Wasser ist das wichtigste Element für das Leben auf der Erde. Es verdunstet über den Ozeanen oder durch Pflanzen, Winde transportieren es über den ganzen Globus, es kondensiert oder gefriert in Wolken, regnet oder schneit aus, verdunstet wieder in der Luft oder erreicht den Boden als Niederschlag. Diesen so genannten atmosphärischen Teil des hydrologischen Zykluses im Detail zu modellieren ist immer noch eine große Herausforderung, selbst für sehr große Computer. Eins der ungelösten Probleme in diesem Zusammenhang ist die Tatsache, dass Wasserdampfmessungen uns zwar dessen Menge aber nicht dessen Herkunft anzeigen. Daher ist es schwer Fehler beim Wassertransport oder bei Phasenumwandlungen in unseren Modellen zu identifizieren.

Abb.1: Wasserdampf (H2O)–δD-Paar-Verteilungen aus Satellitenbeobachtungen in vier verschiedenen Regionen. Die durchgezogenen blaugrünen und orangenen Linien sind Beispielkurven für Austrocknung durch Regen (erwartet über dem Atlantik und Alaska) und durch Vermischen mit trockener Luft (erwartet über dem Persischen Golf und Südafrika).

Eine mögliche Lösung für dieses Problem ist die Bestimmung des relativ kleinen Anteils von „schweren“ Wasserisotopologen, d.h.

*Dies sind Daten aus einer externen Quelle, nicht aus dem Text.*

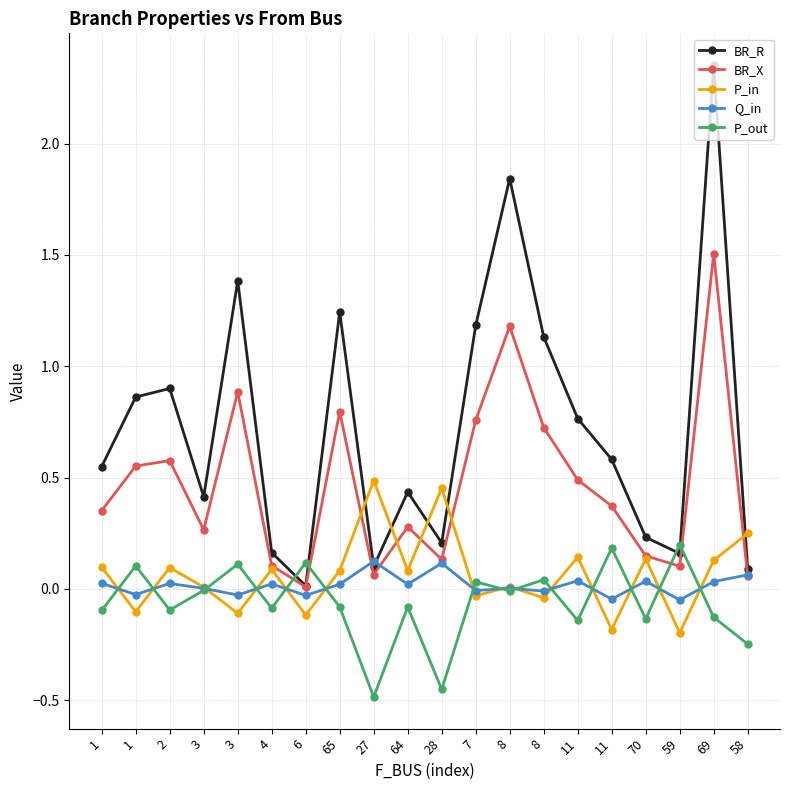

Reading right to left, what are all the values shown in this chart?

BR_R: 0.1	2.4	0.2	0.2	0.6	0.8	1.1	1.8	1.2	0.2	0.4	0.1	1.2	0.0	0.2	1.4	0.4	0.9	0.9	0.5
BR_X: 0.1	1.5	0.1	0.1	0.4	0.5	0.7	1.2	0.8	0.1	0.3	0.1	0.8	0.0	0.1	0.9	0.3	0.6	0.6	0.4
P_in: 0.2	0.1	-0.2	0.1	-0.2	0.1	-0.0	0.0	-0.0	0.5	0.1	0.5	0.1	-0.1	0.1	-0.1	0.0	0.1	-0.1	0.1
Q_in: 0.1	0.0	-0.1	0.0	-0.0	0.0	-0.0	0.0	-0.0	0.1	0.0	0.1	0.0	-0.0	0.0	-0.0	0.0	0.0	-0.0	0.0
P_out: -0.2	-0.1	0.2	-0.1	0.2	-0.1	0.0	-0.0	0.0	-0.5	-0.1	-0.5	-0.1	0.1	-0.1	0.1	-0.0	-0.1	0.1	-0.1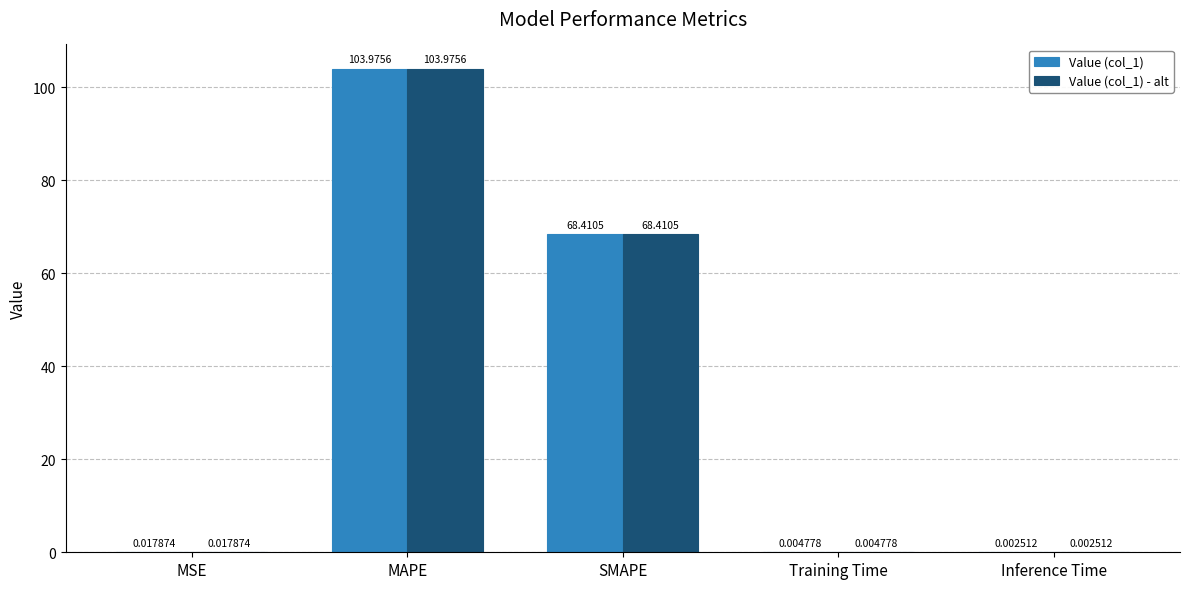

What is the sum of all Value (col_1) - alt values?

172.4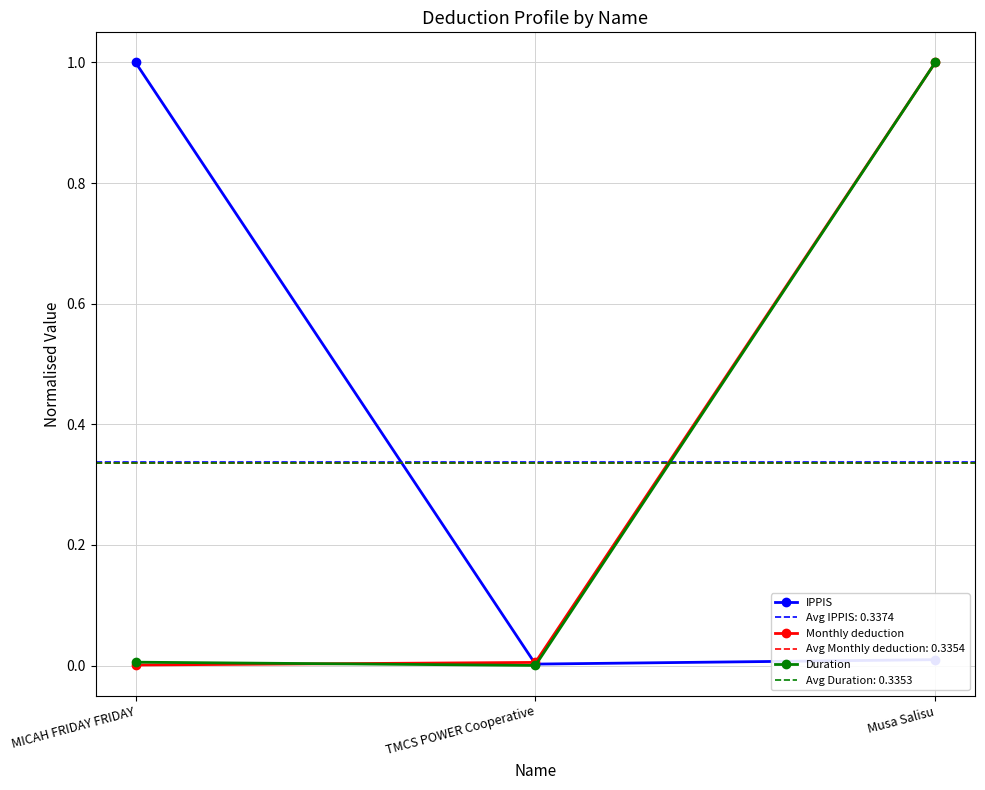

Which series has the widest spread of values?

Duration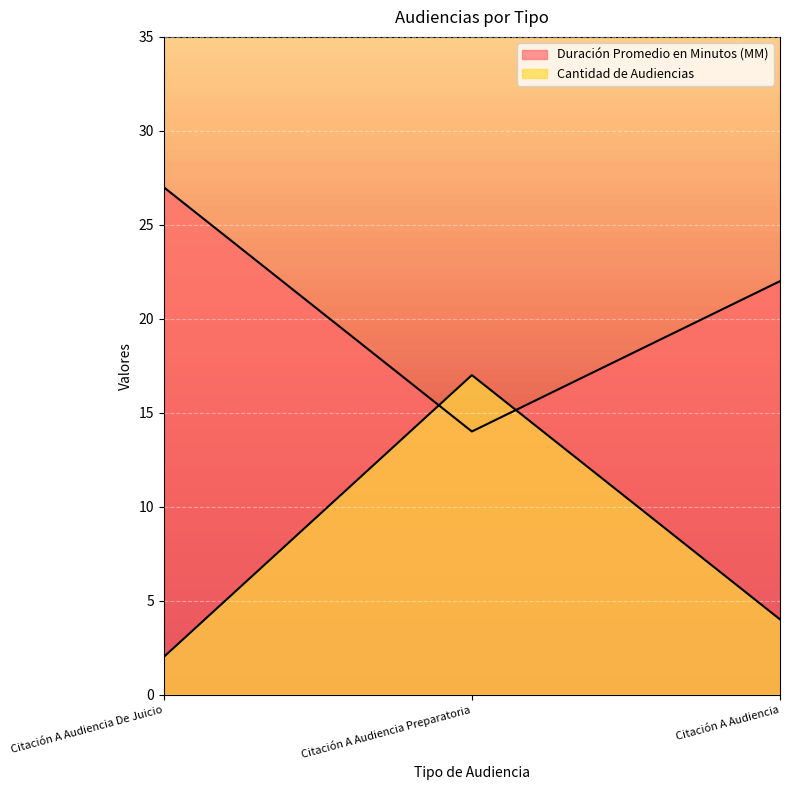

What is the label of the 2nd point from the left?

Citación A Audiencia Preparatoria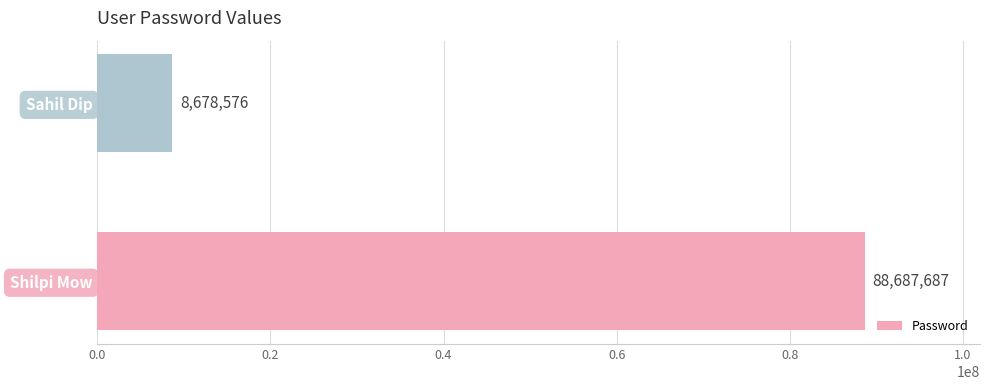

What is the average value?

48683132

Wassermolekülen mit schwerer als normalen Wasserstoff- oder Sauerstoffatomen (z.B. ausgedrückt durch δD, siehe Abbildung 1). Dieser Anteil hängt von vielen Faktoren wie zum Beispiel der Wassertemperatur bei der Verdunstung oder von Phasenänderungen in der Atmosphäre ab und gibt daher Hinweise auf die Herkunft des Wassers. Solche Ansätze werden schon seit Langem für die Analyse von Regenwasser oder Eisbohrkerne benutzt, aber erst seit Kurzem sind Instrumente entwickelt worden, um Isotopologen in der Gasphase zu messen bzw. sie vom Boden oder aus dem All per Fernerkundung zu bestimmen. Außerdem wurden Wasserisotopologe inzwischen in Wetter- und Klimamodelle eingebaut, um diese besser mit der wachsenden Anzahl von Beobachtungen vergleichen zu können.

Das vor Kurzem gestartete Projekt MOTIV (MOisture Transport pathways and Isotopologues in water Vapour) nutzt diesen vielversprechenden neuen Ansatz zur Untersuchung von Fehlerquellen im Wassertransport und Niederschlag im Wettervorhersagemodellen des Deutschen Wetterdienstes. Das Projekt wird gemeinsam von der Deutschen Forschungsgemeinschaft und dem Schweizer Nationalfond gefördert und von Dr. Matthias Schneider geleitet. In diesem Projekt arbeiten Experten in atmosphärischer Dynamik, Fernerkundung und Informatik zusammen. Innerhalb des KIT sind das Mitglieder der zwei IMK-Departments TRO und ASF sowie des Steinbuch Center for Computing plus externe Wissenschaftler der ETH Zürich und der Freien Universität Berlin.

Abb.2: Mitglieder von MOTIV beim ersten Projekttreffen in Karlsruhe am 16. Mai 2018. Von links: Franziska Aemisegger (ETHZ), Benjamin Ertl (SCC), Peter Knippertz (IMK-TRO), Matthias Schneider (IMK-ASF), Heini Wernli (ETHZ), Christopher Diekmann (IMK-ASF), Fabienne Dahinden (ETHZ), Stephan Pfahl (FUB, via Skype).

Aufgrund der langjährigen Expertise in tropischer Meteorologie in der Arbeitsgruppe „Atmosphärische Dynamik“ am IMK-TRO (Leitung Prof. Dr. Peter Knippertz) liegt ein Focus der Untersuchungen in der Region des westafrikanischen Monsuns. Dieses großräumige Zirkulationssystem ist bekanntermaßen schwierig zu modellieren, was zu unzuverlässigen Wettervorhersagen und unsicheren Klimaprojektionen führt. Man hat schon lange vermutet, dass erhebliche Menge von Wasser auf ihrem Weg vom tropischen Atlantik ins Landesinnere „recycelt“ werden, d.h. ausregnen und wiederverdunsten, aber dieser Prozess konnte bisher nie quantifiziert werden. Andere kaum verstandene Prozesse sind der Vertikaltransport von Wasser durch große Gewitterkomplexe oder durch trockene Thermik über der heißen Sahara. “MOTIV gibt uns eine vollkommen neue Perspektive auf viele Faktoren im hydrologischen Zyklus”, sagt Knippertz, “und wir sind sehr gespannt auf die ersten Ergebnisse unserer Modell- und Satellitendatenanalyse.”